About 30 hotels and resorts across the island are being temporarily closed due to low occupancy and fuel rationing, according to an internal Tourism Ministry document obtained by AFP.
Since January, a flotilla of US warships have stopped Venezuelan tankers from delivering oil to Cuban ports.
Washington has also threatened Mexico and other exporter with punitive tariffs if they continue deliveries.
Several Canadian and Russian airlines are sending empty flights to Cuba to retrieve thousands of otherwise stranded passengers, and others are introducing refueling stops in the route home.
American tourist Liam Burnell contacted his airline to make sure he could get a flight back.

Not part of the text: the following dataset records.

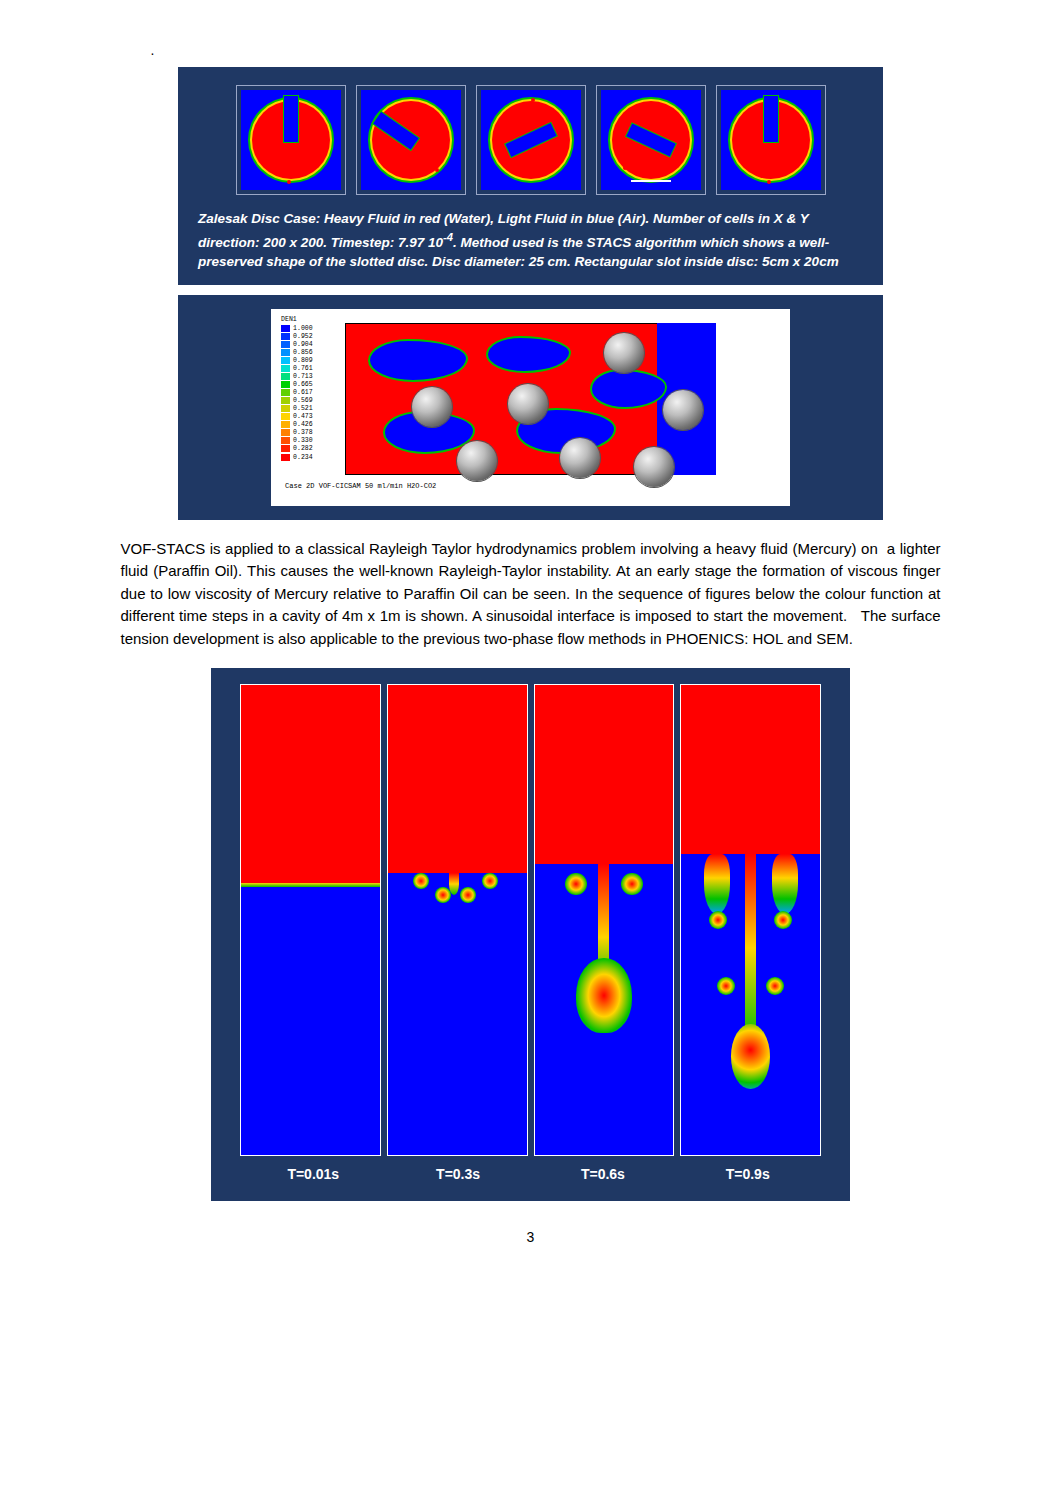.
Zalesak Disc Case: Heavy Fluid in red (Water), Light Fluid in blue (Air). Number of cells in X & Y direction: 200 x 200. Timestep: 7.97 10-4. Method used is the STACS algorithm which shows a well-preserved shape of the slotted disc. Disc diameter: 25 cm. Rectangular slot inside disc: 5cm x 20cm
DEN1
1.000
0.952
0.904
0.856
0.809
0.761
0.713
0.665
0.617
0.569
0.521
0.473
0.426
0.378
0.330
0.282
0.234
Case 2D VOF-CICSAM 50 ml/min H2O-CO2
VOF-STACS is applied to a classical Rayleigh Taylor hydrodynamics problem involving a heavy fluid (Mercury) on a lighter fluid (Paraffin Oil). This causes the well-known Rayleigh-Taylor instability. At an early stage the formation of viscous finger due to low viscosity of Mercury relative to Paraffin Oil can be seen. In the sequence of figures below the colour function at different time steps in a cavity of 4m x 1m is shown. A sinusoidal interface is imposed to start the movement. The surface tension development is also applicable to the previous two-phase flow methods in PHOENICS: HOL and SEM.
T=0.01s
T=0.3s
T=0.6s
T=0.9s
3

“There was a danger that I might not be able to return, because the airport says it doesn’t have enough fuel for the planes,” he said.
‘Critical, critical’
An absence of tourists is more than an inconvenience for the Cuban government.
Tourism is traditionally Cuba’s second major source of foreign currency, behind revenue from doctors sent abroad.
The revenue is vital to pay for food, fuel, and other imports.
And the 300,000 Cubans who make a living off the tourist industry are already feeling the pinch.
A hop-on, hop-off bus touring Havana’s sites on Thursday was virtually empty.
Horses idled in the shade of colonial buildings, waiting for carriages to fill with visitors.
“The situation is critical, critical, critical,” said 34-year-old Juan Arteaga, who drives one of the island’s many classic 1950s cars so beloved by tourists.
“There are few cars (on the street) because there is little fuel left. Whoever had a reserve is keeping it,” he said.
“When my gasoline runs out, I go home. What else can I do?” he said.
The island of 9.6 million inhabitants has faced hard times since the US trade embargo took hold in 1962, and in recent years the severe economic crisis has also been marked by shortages of food and medicine.
On Thursday, two Mexican navy ships arrived in Cuba with more than 800 tons of much-needed humanitarian aid — fresh and powdered milk, meat, cookies, beans, rice and personal hygiene items, according to the Mexican foreign ministry.
Musician Victor Estevez said because tourism has been “a lifeline for all Cubans...if that is affected, then we are really going to be in trouble.”
“The well-being of my family depends on me.”
The tourism sector had already been severely hit by the Covid-19 pandemic, experiencing a 70 percent decline in revenue between 2019 and 2025.
Tourism expert Jose Luis Perello said the island now faces the prospect of “a disastrous year.”